Darch seeks to improve interdisciplinary scientific research through subseafloor studies

Peter Darch
Peter Darch, Associate Professor

Deep below the seafloor lives an incredibly complex world of microorganisms, as mysterious as it is extensive. The study of these microbes is relatively new—less than two decades old—and spurred by early hypotheses about their potential scale and impact as well as ongoing technological developments. Today, the field of deep subseafloor biosphere research relies on scientists with expertise in a range of specialties, such as microbiology, oceanography, bacterial genetics, and biochemistry. Their work is conducted not only in traditional laboratories but also at sea.

How does complex research take place under these circumstances? What infrastructure supports, or could support, large-scale interdisciplinary scientific research? Assistant Professor Peter Darch is investigating questions like these in collaboration with colleagues at the University of California, Los Angeles (UCLA) Center for Knowledge Infrastructures.

With support from the Alfred P. Sloan Foundation, the team is examining scientific collaborations that focus on the deep subseafloor biosphere as case studies of large-scale, interdisciplinary research. Darch and his colleagues visit scientific laboratories and conduct interviews with researchers to determine how scientists share information and preserve it for long-term access across disciplines; how scientists assess the reliability of data from other disciplines; how knowledge products are developed by scientists working in distinct disciplines; and how infrastructures are developed to support this kind of work.

Darch is also exploring how data standards and knowledge infrastructures facilitate trust between scientists who may never meet face to face and often are unable to witness the collection of the data on which they rely.

“In science today, people increasingly have to accept what they can’t see,” said Darch, referring not only to data sharing within collaborations but also to the proliferation of open data, accessible by scientists and the public alike. Open data varies in the availability of metadata regarding collection methods.

One large, collaborative project studied by Darch is the Center for Dark Energy Biosphere Investigations (C-DEBI), which is a ten-year, National Science Foundation-funded Science and Technology Center that researches life beneath the seafloor. Scientists affiliated with C-DEBI are distributed across more than forty institutions globally, and data for their work comes primarily from four field sites around the globe.

Darch spent eight months in a C-DEBI research lab, observing the processes used by scientists. He also conducted dozens of interviews to better understand how scientists from different disciplines work together to turn data into actionable knowledge.

“Spending time in the laboratory has been really important for gaining a very fine-grained understanding of the choices scientists make on a day-to-day basis about what data to collect, how to go about collecting those data, and how to record and store data. Further, I’ve also been able to see how scientists negotiate decisions across disciplinary boundaries as they work with collaborators,” said Darch.

In this work and other case studies, Darch observed significant variation in dataset production methods, even between scientists sharing laboratory space. The consequences are compounded as information is shared, reshared, and repurposed for additional unrelated studies, making data increasingly difficult to use reliably.
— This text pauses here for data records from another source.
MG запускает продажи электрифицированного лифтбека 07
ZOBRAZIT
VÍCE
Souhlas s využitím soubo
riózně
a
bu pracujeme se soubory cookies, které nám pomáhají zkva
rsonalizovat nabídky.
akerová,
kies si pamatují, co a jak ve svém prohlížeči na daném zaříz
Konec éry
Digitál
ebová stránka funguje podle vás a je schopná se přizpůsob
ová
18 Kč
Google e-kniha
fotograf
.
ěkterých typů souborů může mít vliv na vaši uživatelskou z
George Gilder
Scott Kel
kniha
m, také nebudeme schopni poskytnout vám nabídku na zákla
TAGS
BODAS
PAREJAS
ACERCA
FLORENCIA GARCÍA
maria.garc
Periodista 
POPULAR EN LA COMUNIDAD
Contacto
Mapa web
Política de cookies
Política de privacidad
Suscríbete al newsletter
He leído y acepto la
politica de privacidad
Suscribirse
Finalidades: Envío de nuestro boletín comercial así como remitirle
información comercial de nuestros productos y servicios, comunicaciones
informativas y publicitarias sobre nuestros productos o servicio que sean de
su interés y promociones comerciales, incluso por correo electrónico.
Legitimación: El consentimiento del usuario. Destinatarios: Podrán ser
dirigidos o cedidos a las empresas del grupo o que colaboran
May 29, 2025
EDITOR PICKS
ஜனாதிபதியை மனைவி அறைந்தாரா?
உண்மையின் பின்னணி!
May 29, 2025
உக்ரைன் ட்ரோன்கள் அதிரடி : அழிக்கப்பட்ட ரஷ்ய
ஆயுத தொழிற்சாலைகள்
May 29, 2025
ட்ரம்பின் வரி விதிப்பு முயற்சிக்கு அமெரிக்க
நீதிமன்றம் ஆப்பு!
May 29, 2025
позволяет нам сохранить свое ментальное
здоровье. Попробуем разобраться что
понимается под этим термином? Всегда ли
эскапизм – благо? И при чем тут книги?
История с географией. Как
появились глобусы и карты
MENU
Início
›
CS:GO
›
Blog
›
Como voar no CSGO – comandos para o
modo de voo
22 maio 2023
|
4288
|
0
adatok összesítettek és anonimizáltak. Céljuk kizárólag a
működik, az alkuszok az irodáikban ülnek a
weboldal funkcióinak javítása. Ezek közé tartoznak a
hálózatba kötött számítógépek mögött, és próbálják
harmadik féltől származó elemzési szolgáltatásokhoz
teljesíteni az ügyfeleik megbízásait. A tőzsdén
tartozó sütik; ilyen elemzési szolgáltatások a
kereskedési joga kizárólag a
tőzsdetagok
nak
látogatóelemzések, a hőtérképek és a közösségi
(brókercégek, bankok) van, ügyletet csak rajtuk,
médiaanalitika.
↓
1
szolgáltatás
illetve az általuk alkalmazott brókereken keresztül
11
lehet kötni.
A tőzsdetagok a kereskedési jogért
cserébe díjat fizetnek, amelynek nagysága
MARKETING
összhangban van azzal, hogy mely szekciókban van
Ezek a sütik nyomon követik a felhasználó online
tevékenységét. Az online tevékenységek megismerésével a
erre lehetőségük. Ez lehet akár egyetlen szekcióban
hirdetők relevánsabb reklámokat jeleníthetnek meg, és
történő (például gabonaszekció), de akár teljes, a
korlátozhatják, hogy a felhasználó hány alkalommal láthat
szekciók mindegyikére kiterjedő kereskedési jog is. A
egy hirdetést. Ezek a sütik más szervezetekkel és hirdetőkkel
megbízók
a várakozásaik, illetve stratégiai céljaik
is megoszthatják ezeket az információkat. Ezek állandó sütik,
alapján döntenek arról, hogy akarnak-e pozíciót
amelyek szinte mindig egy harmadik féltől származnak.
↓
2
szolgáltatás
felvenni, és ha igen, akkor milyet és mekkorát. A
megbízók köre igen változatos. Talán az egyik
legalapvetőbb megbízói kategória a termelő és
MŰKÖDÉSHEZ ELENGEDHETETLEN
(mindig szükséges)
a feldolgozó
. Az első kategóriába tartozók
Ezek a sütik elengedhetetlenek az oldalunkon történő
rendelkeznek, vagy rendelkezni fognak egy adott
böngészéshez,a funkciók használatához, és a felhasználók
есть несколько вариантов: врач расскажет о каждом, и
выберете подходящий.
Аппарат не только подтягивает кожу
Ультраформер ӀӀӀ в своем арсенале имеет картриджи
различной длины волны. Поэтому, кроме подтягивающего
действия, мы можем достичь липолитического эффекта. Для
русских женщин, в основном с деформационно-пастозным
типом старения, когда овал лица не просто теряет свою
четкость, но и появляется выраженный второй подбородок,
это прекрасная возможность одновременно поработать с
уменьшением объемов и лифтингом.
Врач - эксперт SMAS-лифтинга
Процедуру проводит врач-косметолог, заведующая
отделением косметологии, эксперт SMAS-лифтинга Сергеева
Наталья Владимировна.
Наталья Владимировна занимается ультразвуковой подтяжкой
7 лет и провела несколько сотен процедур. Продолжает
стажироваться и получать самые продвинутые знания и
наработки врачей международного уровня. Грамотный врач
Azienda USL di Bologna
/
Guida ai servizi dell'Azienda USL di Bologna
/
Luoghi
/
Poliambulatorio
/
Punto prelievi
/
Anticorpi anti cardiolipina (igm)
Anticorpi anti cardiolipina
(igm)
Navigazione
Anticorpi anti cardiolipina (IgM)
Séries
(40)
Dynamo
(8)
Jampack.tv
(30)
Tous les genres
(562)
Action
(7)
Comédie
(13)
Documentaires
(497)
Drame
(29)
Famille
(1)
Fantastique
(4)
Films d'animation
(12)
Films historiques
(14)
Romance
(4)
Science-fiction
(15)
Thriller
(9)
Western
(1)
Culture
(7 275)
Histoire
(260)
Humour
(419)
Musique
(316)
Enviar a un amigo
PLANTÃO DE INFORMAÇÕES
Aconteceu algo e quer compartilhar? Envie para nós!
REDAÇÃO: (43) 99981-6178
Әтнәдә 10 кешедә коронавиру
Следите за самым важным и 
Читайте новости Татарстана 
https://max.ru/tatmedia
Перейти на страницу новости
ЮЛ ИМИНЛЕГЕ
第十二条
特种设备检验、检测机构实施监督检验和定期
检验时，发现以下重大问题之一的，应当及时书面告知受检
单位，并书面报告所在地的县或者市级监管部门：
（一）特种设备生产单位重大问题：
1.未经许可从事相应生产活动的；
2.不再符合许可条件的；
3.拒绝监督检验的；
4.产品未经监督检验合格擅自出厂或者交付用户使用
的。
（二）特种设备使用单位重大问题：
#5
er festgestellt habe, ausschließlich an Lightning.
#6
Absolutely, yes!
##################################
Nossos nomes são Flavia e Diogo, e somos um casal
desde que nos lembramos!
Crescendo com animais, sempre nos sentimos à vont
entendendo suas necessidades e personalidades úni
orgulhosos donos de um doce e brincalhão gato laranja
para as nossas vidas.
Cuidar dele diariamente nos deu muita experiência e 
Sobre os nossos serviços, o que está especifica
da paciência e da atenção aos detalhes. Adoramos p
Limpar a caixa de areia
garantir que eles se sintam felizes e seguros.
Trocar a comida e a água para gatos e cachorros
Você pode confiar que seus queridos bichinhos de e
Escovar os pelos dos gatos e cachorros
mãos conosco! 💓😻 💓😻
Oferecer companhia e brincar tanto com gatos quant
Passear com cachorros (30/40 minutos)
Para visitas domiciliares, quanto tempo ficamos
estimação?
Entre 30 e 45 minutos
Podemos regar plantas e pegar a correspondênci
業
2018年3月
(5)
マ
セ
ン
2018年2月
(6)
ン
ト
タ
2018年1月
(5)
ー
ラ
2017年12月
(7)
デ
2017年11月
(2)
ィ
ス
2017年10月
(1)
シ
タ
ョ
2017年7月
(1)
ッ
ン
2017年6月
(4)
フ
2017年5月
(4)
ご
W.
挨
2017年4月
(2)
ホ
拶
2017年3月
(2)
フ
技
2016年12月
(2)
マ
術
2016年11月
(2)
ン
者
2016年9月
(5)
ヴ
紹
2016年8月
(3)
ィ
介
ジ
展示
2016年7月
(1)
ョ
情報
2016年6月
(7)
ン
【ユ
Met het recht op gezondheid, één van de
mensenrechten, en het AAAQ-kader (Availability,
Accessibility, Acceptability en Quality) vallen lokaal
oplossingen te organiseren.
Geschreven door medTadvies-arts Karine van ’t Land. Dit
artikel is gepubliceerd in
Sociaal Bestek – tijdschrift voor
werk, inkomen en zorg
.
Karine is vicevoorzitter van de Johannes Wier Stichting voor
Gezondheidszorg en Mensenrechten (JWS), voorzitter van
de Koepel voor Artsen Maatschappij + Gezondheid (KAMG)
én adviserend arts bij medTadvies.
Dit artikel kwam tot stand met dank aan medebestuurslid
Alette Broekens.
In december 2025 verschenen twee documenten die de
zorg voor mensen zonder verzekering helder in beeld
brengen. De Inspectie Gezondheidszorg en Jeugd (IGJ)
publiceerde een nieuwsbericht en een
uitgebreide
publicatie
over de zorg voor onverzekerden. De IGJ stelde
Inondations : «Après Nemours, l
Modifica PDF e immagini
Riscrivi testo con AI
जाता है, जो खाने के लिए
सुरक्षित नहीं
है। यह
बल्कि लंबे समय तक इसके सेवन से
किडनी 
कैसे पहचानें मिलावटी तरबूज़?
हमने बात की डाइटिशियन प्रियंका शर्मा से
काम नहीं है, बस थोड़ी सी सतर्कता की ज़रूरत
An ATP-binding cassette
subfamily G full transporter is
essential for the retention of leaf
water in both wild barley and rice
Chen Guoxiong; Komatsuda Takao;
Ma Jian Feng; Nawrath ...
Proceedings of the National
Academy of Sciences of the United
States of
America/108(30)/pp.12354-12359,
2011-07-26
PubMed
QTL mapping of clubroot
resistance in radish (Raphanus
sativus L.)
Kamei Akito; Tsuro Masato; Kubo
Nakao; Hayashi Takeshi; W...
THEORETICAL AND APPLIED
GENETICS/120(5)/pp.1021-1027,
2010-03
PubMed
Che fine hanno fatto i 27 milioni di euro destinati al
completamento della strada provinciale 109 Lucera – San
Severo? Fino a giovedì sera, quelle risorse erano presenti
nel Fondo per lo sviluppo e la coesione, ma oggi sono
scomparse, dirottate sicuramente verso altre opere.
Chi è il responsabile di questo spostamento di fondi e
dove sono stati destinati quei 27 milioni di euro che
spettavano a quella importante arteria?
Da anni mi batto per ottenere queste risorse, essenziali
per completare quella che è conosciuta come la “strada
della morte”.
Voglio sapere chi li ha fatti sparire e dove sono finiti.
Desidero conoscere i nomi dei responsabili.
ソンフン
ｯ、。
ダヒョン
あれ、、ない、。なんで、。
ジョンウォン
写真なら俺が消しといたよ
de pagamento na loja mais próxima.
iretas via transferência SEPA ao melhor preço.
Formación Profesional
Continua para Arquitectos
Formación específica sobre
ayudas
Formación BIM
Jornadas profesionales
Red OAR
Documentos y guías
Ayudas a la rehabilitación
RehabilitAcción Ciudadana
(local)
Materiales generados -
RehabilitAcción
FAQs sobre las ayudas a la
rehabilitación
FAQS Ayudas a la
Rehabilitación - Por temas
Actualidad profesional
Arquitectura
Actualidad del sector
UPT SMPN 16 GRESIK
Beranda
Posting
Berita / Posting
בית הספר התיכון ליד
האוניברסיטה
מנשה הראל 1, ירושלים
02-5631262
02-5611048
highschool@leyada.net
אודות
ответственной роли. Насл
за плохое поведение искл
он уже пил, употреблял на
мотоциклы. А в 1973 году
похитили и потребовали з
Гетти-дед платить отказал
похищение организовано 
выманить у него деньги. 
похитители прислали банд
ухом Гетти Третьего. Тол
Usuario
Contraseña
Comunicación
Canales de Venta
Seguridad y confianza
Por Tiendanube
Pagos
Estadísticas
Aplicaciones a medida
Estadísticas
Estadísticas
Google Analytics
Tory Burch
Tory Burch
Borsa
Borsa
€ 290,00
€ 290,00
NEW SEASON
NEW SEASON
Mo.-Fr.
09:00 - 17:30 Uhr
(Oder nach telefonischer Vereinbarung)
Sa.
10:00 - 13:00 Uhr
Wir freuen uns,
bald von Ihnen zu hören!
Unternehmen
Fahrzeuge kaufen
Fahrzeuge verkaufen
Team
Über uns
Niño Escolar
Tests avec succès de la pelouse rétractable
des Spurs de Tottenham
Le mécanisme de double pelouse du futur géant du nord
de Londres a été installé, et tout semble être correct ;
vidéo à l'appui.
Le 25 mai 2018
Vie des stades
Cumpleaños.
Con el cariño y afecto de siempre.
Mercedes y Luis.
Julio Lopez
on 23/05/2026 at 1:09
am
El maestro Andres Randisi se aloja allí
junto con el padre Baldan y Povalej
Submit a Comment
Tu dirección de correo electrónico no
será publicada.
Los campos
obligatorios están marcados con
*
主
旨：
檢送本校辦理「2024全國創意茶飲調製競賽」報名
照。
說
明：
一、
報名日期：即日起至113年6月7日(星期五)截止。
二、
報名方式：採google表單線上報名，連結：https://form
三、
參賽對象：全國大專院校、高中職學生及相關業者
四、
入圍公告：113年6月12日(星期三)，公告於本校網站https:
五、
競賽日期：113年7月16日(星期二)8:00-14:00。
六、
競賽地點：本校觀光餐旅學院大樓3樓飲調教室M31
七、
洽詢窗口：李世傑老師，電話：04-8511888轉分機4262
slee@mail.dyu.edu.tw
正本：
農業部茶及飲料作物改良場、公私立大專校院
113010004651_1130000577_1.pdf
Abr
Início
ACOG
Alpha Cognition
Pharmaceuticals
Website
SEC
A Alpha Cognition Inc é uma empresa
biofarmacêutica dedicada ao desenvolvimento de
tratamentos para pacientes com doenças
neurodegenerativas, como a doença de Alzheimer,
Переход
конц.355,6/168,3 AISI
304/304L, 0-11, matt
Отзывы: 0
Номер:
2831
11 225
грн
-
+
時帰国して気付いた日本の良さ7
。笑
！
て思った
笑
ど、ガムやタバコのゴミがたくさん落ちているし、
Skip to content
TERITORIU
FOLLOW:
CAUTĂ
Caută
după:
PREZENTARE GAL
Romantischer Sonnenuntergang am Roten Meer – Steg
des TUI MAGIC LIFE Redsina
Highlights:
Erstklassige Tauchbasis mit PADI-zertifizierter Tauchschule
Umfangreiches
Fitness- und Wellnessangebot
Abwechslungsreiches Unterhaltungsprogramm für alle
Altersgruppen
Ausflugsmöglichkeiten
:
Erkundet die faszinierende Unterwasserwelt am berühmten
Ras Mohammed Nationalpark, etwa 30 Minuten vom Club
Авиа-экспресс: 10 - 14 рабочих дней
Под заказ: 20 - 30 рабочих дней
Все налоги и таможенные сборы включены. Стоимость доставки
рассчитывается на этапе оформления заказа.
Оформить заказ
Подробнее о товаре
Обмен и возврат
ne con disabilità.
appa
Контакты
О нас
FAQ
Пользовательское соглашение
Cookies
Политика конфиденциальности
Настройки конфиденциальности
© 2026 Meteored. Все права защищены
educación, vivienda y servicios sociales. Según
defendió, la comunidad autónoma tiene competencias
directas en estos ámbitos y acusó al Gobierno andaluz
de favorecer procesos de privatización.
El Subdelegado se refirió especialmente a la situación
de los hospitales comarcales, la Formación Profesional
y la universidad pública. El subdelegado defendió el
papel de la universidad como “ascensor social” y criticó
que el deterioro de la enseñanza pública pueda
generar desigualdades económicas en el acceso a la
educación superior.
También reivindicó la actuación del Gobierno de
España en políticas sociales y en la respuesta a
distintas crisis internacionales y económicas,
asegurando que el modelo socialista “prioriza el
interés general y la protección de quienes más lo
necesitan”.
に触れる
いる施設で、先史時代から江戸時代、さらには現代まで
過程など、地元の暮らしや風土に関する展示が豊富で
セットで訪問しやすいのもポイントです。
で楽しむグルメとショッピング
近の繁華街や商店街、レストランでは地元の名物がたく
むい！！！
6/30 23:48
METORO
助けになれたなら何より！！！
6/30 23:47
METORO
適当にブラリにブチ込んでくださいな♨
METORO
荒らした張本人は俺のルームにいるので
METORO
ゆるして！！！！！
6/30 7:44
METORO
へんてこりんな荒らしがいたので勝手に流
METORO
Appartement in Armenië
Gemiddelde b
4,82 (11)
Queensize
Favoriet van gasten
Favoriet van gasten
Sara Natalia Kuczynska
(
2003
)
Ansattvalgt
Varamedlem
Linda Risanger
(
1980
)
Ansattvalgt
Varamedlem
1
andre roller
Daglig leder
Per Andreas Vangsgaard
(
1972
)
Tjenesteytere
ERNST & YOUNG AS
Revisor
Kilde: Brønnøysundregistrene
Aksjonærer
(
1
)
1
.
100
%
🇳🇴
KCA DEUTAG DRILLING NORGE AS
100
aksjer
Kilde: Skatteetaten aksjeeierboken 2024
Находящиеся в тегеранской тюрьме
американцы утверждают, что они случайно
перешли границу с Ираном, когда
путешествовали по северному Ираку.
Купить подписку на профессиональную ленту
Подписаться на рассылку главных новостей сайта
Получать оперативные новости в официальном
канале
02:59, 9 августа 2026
This situation highlights the importance of thorough recording of methods and preservation of metadata throughout the data lifecycle.

Ultimately, Darch’s research will lead to recommendations for policies that will encourage increased collaboration across scientific disciplines and streamline the collection and sharing of data across and between projects. “We’re challenging the current models of what it means for scientific research to be interdisciplinary in a world where boundaries between experts are more fluid than ever before,” said Darch.

Darch joined the iSchool last year after completing postdoctoral research at the Department of Information Studies and the Center for Knowledge Infrastructures at UCLA. His research interests include citizen science, information infrastructures for science, sociotechnical challenges to scientific data curation, and material politics of scientific collaboration. He is particularly interested in profound changes in the organization and conduct of contemporary scientific research that result from the interaction of technologies.